Wrongs associated with the colonization of the Americas were terrible. Land expropriation on an enormous scale, genocidal violence, unequal protection under the law, and the cultural warping imposed by residential schools and the reserve system are an interrelated constellation of old, basically uncompensated wrongs. The national government must answer for these.

The murderous enslavement of Africans brought to the Americas is another evil that might theoretically be addressed. Only this month, U.S. Congressional Representative Cory Bush introduced legislation calling for $14 trillion in reparations for Black Americans to atone for the practice of chattel slavery and other subsequent wrongs such as the discrimination embodied in Jim Crow legislation.

Now, less than a year ago, West Coast Environmental Law headquartered here in BC began a campaign to sue “big oil,” based on its role in exacerbating the climate change leading to immense environmental damage affecting thousands, perhaps millions of people.

Oil companies have been aware of the growing threat of climate change due to the use of their products for decades.

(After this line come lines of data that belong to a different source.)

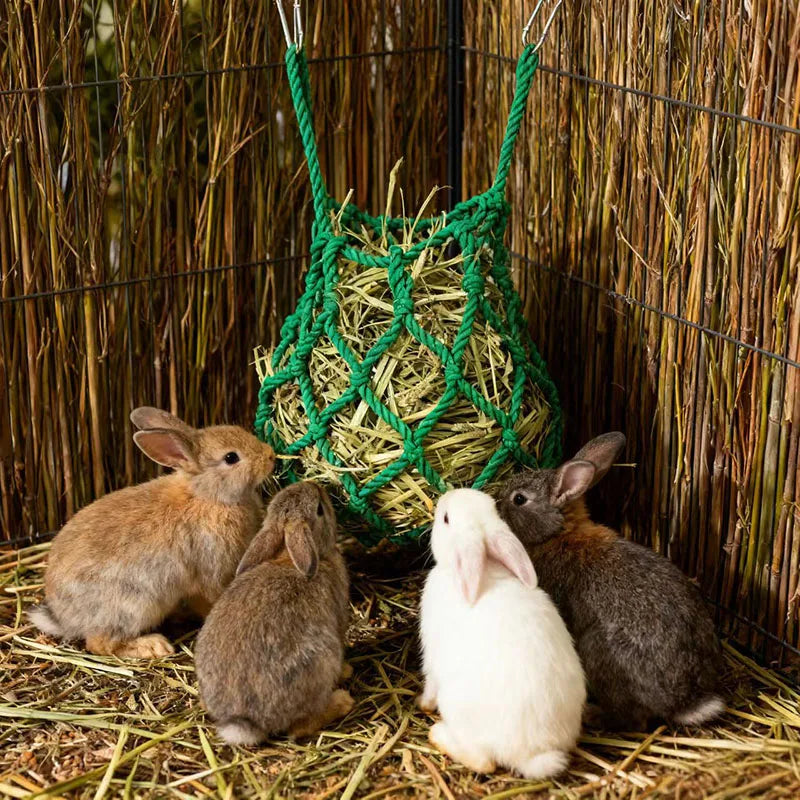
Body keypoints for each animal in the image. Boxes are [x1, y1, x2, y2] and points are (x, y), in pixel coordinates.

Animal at [28, 407, 275, 659]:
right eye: (231, 458)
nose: (270, 455)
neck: (207, 496)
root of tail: (63, 618)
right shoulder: (210, 572)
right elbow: (212, 599)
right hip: (133, 606)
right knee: (100, 644)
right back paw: (153, 646)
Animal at [194, 481, 352, 745]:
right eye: (319, 509)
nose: (315, 484)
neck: (288, 557)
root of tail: (245, 721)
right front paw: (346, 670)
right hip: (320, 662)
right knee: (301, 726)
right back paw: (342, 702)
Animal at [418, 488, 586, 779]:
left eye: (446, 519)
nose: (446, 495)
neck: (485, 572)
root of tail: (531, 754)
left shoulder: (431, 656)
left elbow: (429, 683)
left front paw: (422, 704)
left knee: (484, 762)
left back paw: (438, 735)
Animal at [495, 432, 726, 731]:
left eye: (519, 499)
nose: (496, 502)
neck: (558, 534)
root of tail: (684, 701)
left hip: (598, 651)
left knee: (634, 721)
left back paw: (594, 715)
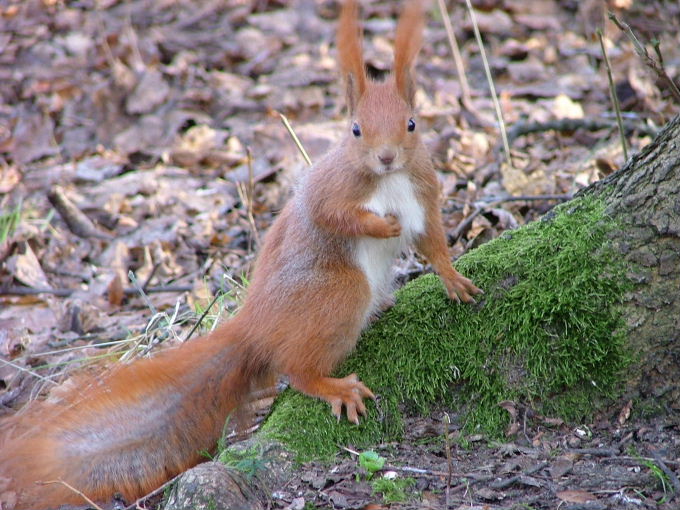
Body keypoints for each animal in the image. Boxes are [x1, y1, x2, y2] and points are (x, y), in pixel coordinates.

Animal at [0, 1, 480, 508]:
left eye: (412, 124)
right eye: (355, 130)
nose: (386, 157)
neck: (389, 180)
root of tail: (257, 327)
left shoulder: (423, 194)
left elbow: (433, 243)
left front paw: (453, 279)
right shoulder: (331, 188)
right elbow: (330, 214)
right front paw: (379, 226)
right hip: (338, 292)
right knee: (297, 369)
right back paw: (334, 387)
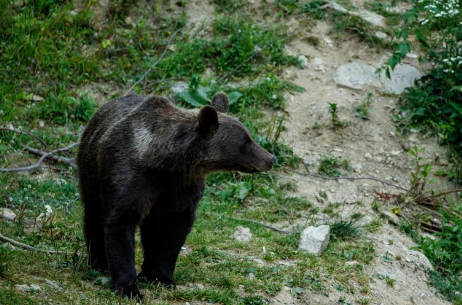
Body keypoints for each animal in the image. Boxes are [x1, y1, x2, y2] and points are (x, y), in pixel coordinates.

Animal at [77, 92, 276, 296]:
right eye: (246, 141)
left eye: (249, 137)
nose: (271, 158)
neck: (168, 166)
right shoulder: (130, 176)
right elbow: (121, 222)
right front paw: (129, 288)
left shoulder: (182, 188)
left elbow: (173, 231)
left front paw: (163, 278)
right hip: (91, 171)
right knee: (94, 214)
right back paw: (99, 263)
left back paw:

Their products are causing enormous harm on a variety of fronts all over the world when the products are used for the purposes for which they were designed. Historically, officials at these companies knowingly defrauded the public at large (customers and shareholders alike) by promoting disinformation regarding the threat.

The costs of climate change threaten to be astronomical. Yet the companies who may be accused are reportedly about to record $200+ billion profit for 2022 alone. Understandably, litigants may regard these companies well able to begin repaying damages, no matter how large. Isn’t it, perhaps, about time?

Financial compensation (to whom?!) won’t cool the world, but it might provide victims respite from the horrors that seem to be arriving.